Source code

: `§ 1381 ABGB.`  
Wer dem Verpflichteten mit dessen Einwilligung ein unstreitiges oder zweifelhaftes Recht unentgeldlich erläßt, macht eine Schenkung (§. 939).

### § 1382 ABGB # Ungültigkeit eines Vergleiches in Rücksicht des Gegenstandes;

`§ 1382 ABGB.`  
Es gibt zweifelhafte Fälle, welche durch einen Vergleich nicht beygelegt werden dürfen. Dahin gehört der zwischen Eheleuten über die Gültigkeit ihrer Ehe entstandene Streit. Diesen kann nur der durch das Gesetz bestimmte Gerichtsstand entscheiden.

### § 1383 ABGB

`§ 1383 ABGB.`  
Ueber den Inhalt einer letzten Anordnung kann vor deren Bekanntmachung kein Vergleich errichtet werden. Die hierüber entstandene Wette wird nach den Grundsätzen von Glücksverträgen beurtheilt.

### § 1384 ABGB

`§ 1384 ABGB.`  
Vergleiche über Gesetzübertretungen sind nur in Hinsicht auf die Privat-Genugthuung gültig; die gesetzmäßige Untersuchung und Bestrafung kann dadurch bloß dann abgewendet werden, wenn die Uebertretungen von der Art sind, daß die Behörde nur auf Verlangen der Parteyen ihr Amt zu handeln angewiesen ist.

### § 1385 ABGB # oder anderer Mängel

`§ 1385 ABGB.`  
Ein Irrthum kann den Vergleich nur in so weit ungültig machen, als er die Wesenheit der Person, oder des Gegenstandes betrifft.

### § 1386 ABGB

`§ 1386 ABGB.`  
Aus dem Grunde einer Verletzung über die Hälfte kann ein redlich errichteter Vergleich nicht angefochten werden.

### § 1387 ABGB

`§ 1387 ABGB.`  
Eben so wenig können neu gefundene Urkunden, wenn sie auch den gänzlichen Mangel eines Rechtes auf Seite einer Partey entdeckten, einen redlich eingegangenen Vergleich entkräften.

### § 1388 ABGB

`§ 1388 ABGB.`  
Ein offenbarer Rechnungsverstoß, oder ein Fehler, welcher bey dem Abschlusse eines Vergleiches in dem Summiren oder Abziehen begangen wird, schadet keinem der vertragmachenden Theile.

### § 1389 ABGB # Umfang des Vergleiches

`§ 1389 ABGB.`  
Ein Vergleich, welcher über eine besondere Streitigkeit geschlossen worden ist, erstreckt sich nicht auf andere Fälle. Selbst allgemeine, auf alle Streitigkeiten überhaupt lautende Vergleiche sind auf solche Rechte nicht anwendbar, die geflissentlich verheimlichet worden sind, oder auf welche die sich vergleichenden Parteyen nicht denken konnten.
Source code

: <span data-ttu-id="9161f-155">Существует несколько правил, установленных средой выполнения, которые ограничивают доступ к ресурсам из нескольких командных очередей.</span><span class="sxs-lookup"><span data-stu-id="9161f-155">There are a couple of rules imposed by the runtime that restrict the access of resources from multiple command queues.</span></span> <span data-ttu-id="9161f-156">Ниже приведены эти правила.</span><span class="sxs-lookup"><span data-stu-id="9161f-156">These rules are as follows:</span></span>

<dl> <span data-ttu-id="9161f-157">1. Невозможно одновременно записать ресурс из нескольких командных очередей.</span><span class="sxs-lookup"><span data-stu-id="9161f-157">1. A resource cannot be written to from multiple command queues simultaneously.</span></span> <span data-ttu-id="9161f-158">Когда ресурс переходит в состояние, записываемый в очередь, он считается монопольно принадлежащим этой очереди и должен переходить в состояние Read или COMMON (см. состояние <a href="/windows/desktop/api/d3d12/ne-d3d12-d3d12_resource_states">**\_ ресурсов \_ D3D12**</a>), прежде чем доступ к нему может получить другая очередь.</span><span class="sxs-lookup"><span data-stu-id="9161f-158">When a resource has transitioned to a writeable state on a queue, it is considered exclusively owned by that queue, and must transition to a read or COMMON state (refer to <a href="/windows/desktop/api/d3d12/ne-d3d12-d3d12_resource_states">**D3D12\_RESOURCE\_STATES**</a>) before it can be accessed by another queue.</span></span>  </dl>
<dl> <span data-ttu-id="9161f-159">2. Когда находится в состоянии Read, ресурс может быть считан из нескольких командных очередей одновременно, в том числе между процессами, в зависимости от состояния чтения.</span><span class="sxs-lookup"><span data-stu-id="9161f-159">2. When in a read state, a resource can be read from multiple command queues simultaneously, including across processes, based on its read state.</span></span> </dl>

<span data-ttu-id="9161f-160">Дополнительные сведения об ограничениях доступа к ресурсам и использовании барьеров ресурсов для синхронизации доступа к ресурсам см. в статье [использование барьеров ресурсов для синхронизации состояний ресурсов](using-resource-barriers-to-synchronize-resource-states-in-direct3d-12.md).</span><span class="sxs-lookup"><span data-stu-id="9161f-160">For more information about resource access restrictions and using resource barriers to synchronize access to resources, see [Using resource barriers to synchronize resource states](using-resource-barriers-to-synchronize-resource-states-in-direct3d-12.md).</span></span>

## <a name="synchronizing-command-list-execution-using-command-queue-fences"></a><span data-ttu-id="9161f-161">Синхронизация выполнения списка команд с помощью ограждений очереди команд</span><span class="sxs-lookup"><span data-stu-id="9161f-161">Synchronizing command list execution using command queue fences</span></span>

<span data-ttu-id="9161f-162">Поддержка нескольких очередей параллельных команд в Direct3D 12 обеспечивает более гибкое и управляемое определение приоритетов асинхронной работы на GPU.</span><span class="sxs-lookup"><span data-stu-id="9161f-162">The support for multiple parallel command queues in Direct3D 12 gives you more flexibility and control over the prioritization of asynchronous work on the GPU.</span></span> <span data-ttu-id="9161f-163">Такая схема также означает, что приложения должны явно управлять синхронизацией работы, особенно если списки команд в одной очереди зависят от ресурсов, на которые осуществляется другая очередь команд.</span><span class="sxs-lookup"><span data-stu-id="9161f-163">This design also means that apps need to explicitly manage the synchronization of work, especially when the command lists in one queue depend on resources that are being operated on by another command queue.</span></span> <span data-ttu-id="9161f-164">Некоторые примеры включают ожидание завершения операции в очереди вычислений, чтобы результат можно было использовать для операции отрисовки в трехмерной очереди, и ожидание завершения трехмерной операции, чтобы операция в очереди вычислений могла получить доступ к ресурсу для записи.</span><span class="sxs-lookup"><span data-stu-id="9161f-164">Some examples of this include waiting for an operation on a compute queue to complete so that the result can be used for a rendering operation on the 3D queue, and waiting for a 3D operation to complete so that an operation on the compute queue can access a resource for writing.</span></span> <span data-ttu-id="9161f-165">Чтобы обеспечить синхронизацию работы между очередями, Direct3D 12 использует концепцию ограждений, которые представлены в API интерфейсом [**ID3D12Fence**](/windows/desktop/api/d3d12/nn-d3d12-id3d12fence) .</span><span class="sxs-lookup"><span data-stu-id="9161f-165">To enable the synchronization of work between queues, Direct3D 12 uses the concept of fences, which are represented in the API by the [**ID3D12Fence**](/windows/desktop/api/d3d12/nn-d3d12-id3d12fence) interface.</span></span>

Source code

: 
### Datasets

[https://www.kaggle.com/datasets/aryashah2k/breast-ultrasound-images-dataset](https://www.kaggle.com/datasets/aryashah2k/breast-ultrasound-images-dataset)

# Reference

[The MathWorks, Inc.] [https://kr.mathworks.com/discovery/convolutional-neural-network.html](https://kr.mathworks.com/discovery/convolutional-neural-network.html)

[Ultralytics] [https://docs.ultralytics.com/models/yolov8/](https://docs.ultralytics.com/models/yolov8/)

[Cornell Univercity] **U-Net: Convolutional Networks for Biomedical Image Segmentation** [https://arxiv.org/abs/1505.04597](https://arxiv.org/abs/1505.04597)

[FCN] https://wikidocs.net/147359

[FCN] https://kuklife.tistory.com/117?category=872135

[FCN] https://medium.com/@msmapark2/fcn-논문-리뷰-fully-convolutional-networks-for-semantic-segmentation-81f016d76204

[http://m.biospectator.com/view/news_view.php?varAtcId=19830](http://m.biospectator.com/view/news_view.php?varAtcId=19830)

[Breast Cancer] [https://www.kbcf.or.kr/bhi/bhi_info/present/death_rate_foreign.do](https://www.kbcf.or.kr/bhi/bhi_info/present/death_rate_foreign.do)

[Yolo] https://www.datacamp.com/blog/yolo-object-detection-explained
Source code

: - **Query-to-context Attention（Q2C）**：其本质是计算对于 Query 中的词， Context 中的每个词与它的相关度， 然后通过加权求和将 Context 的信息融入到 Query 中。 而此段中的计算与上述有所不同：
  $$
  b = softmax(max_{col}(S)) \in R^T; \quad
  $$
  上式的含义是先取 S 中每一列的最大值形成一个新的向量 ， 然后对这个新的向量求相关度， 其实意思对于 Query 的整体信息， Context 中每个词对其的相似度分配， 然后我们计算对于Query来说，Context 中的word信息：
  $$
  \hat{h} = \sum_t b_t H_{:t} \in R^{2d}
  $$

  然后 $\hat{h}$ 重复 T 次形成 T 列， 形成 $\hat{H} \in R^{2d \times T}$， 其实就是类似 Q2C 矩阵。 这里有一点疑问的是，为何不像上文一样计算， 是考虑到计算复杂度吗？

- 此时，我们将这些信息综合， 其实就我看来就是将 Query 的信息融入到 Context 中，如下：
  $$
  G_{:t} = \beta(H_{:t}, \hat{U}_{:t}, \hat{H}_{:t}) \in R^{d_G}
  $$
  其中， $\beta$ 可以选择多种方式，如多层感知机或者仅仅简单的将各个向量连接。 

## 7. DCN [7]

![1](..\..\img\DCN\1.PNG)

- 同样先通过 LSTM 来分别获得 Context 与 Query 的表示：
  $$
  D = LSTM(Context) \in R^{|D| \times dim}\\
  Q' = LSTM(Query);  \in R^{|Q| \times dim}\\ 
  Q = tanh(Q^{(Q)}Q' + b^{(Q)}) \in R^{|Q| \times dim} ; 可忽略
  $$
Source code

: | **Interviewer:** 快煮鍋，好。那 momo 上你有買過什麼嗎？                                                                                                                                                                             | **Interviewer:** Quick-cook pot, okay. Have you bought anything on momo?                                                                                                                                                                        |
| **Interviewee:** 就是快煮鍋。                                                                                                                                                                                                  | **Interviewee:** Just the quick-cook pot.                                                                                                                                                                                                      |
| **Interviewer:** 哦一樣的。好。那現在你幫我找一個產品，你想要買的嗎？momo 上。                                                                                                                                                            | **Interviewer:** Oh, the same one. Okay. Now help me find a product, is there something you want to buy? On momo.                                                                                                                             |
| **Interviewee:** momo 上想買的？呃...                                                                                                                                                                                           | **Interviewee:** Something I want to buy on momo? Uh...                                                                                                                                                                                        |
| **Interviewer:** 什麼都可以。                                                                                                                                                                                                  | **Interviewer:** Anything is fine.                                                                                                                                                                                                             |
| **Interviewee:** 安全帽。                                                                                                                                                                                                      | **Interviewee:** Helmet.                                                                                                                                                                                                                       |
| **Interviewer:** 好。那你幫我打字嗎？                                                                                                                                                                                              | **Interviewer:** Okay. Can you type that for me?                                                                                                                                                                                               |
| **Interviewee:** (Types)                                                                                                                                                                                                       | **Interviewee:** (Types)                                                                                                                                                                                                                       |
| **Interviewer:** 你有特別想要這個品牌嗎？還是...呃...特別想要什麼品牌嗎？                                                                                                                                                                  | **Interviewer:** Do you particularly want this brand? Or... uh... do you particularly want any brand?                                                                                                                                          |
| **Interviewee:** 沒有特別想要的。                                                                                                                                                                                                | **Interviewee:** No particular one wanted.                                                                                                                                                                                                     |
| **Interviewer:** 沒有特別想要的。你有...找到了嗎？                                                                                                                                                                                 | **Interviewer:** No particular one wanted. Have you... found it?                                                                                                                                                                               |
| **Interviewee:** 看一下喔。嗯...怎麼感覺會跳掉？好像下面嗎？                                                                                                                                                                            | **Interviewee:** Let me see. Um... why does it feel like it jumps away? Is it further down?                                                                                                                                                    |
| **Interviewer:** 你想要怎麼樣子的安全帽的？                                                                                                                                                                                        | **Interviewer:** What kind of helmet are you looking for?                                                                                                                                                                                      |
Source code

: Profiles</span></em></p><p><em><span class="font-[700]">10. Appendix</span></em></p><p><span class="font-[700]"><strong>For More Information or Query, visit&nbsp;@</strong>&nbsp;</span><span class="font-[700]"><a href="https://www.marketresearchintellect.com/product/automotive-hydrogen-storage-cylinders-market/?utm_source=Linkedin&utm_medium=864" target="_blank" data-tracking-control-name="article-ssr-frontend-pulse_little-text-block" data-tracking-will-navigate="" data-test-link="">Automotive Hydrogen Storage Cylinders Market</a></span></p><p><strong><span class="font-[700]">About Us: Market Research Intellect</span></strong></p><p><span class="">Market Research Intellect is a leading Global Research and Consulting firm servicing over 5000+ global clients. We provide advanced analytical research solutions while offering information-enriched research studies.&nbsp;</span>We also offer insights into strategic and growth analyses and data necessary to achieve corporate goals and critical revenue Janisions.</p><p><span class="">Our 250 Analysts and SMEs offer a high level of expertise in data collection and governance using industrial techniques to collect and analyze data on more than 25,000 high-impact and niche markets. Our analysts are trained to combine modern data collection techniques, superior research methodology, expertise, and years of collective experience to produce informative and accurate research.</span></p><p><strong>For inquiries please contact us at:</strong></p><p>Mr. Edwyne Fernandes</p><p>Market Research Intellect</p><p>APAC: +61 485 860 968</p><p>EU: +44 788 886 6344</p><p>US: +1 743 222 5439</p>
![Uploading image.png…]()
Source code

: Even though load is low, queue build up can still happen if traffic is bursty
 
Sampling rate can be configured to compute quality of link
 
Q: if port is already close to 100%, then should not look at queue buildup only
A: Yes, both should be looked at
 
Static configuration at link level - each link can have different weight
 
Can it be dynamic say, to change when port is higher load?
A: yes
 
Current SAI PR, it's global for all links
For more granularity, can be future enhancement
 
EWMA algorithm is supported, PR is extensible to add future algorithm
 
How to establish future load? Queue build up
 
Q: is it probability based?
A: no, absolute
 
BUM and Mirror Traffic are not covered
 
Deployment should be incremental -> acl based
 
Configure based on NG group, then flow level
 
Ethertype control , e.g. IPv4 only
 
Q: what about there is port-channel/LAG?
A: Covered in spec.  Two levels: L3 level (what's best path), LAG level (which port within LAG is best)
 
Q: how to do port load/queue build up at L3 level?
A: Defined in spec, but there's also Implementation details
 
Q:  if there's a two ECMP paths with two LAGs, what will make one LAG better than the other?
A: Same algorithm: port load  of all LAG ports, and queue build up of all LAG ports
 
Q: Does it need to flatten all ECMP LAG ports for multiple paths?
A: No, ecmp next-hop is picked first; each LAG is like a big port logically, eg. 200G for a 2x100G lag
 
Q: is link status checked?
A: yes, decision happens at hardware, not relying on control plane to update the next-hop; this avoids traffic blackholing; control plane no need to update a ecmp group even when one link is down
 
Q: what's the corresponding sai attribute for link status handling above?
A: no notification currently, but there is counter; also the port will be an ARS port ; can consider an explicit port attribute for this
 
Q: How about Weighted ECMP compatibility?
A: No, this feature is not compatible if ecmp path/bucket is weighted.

[Exercise aim]
The lines wanted are those from the one containing "A: No, ecmp" through the last line of the listing above. Repeat them exactly.

[Written solution]
A: No, ecmp next-hop is picked first; each LAG is like a big port logically, eg. 200G for a 2x100G lag
 
Q: is link status checked?
A: yes, decision happens at hardware, not relying on control plane to update the next-hop; this avoids traffic blackholing; control plane no need to update a ecmp group even when one link is down
 
Q: what's the corresponding sai attribute for link status handling above?
A: no notification currently, but there is counter; also the port will be an ARS port ; can consider an explicit port attribute for this
 
Q: How about Weighted ECMP compatibility?
A: No, this feature is not compatible if ecmp path/bucket is weighted.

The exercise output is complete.